Problem requirements:
Please give back word for word the lines of the material below between the line containing "Page size: 1500x1125." and the line containing "List each element's", inclusive.

##### Task input

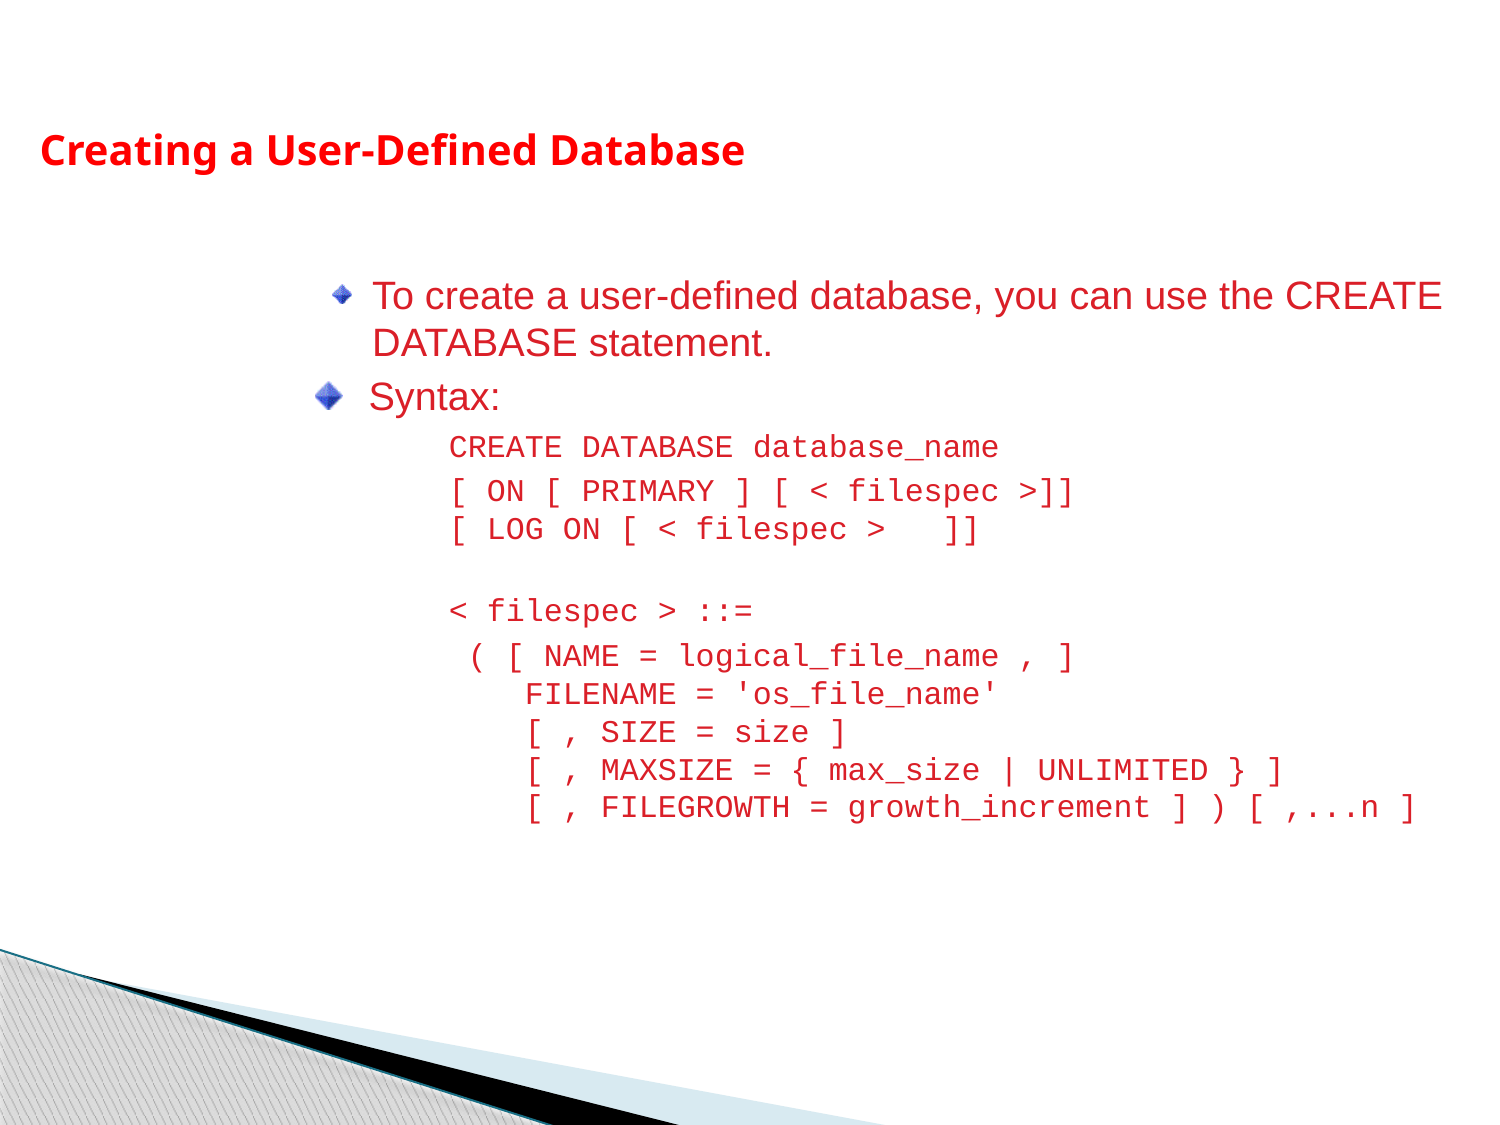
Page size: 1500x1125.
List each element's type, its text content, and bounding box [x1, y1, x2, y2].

##########
##### Task input

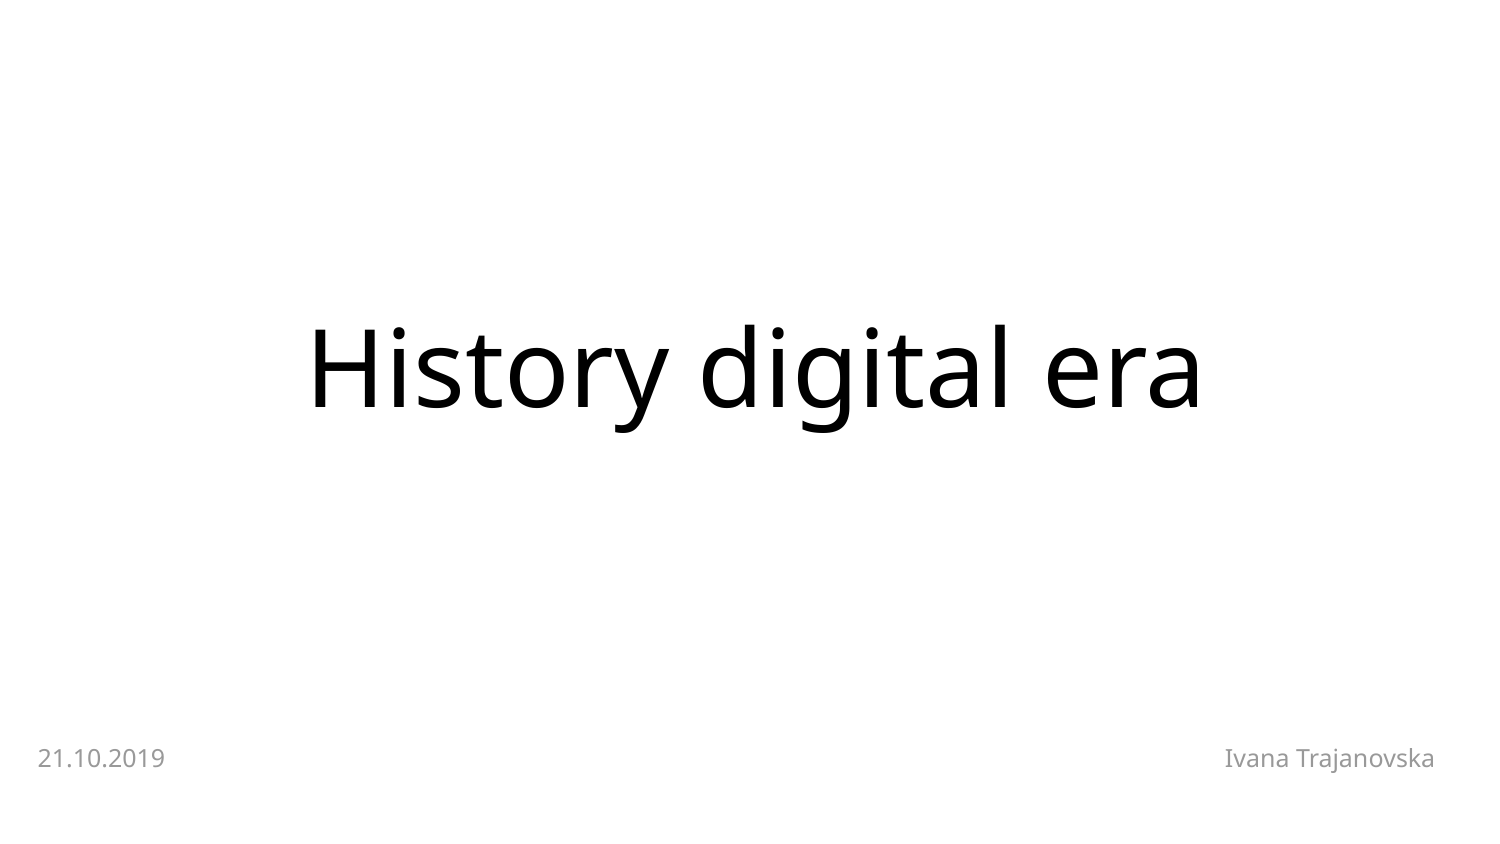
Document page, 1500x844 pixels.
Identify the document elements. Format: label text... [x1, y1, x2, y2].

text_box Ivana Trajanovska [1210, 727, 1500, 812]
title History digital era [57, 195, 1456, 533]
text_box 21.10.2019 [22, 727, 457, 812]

##########

Finished task:
Page size: 1500x1125.
List each element's type, its text content, and bounding box [x1, y1, x2, y2].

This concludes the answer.